Selected passage »
....

Implementation:Evidentlyai Evidently Legacy OpenAI Feature
| Knowledge Sources | |
|---|---|
| Domains | ML Monitoring, LLM Evaluation, OpenAI Integration |
| Last Updated | 2026-02-14 12:00 GMT |
Overview
Provides a generated feature that uses OpenAI models to evaluate text data via customizable prompts, supporting both legacy completion and chat completion APIs with configurable response post-processing.
Description
The OpenAIFeature class extends both FeatureTypeFieldMixin and GeneratedFeature to produce features by sending text data to OpenAI models with custom prompts. It supports two API modes based on the model:
- Legacy completions API (for models: gpt-3.5-turbo-instruct, babbage-002, davinci-002): Uses client.completions.create with a single formatted prompt string.
- Chat completions API (all other models): Uses client.chat.completions.create with a system message (context) and a user message (formatted prompt).
Key features of the class:
- Prompt templating: The prompt string contains a prompt_replace_string (default: "REPLACE") that is substituted with the actual text value, and a context_replace_string (default: "CONTEXT") that is substituted with optional context.
- Context support: Context can be provided as a static string (context) or from a DataFrame column (context_column). These are mutually exclusive.

....

Record excerpts »
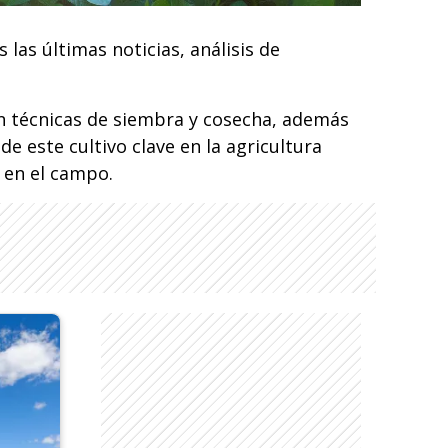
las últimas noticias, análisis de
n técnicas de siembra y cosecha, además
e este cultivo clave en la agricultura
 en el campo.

....

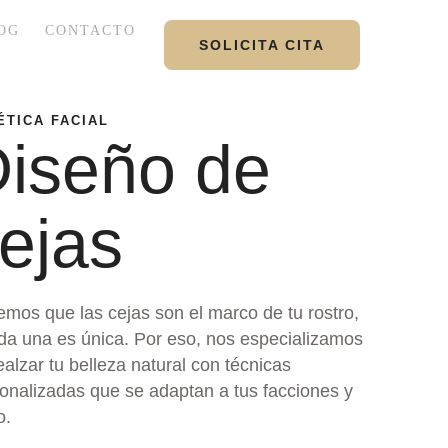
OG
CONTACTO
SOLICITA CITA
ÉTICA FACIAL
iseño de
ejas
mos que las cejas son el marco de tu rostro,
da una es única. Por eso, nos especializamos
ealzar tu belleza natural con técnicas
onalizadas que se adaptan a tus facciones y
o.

....

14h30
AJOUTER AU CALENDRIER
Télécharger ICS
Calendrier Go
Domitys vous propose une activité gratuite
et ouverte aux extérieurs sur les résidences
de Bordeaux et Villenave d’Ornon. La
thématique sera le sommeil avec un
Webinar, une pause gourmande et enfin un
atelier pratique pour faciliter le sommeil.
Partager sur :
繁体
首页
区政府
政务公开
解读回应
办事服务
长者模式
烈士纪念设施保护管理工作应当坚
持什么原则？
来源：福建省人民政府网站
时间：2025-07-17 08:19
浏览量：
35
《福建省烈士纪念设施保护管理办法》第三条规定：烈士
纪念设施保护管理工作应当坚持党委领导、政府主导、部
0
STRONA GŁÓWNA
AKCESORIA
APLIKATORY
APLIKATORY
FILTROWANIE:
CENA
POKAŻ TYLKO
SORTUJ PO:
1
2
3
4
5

....

Task item » Reproduce the entire Evidently OpenAIFeature documentation page word for word.

Solution »
Implementation:Evidentlyai Evidently Legacy OpenAI Feature
| Knowledge Sources | |
|---|---|
| Domains | ML Monitoring, LLM Evaluation, OpenAI Integration |
| Last Updated | 2026-02-14 12:00 GMT |
Overview
Provides a generated feature that uses OpenAI models to evaluate text data via customizable prompts, supporting both legacy completion and chat completion APIs with configurable response post-processing.
Description
The OpenAIFeature class extends both FeatureTypeFieldMixin and GeneratedFeature to produce features by sending text data to OpenAI models with custom prompts. It supports two API modes based on the model:
- Legacy completions API (for models: gpt-3.5-turbo-instruct, babbage-002, davinci-002): Uses client.completions.create with a single formatted prompt string.
- Chat completions API (all other models): Uses client.chat.completions.create with a system message (context) and a user message (formatted prompt).
Key features of the class:
- Prompt templating: The prompt string contains a prompt_replace_string (default: "REPLACE") that is substituted with the actual text value, and a context_replace_string (default: "CONTEXT") that is substituted with optional context.
- Context support: Context can be provided as a static string (context) or from a DataFrame column (context_column). These are mutually exclusive.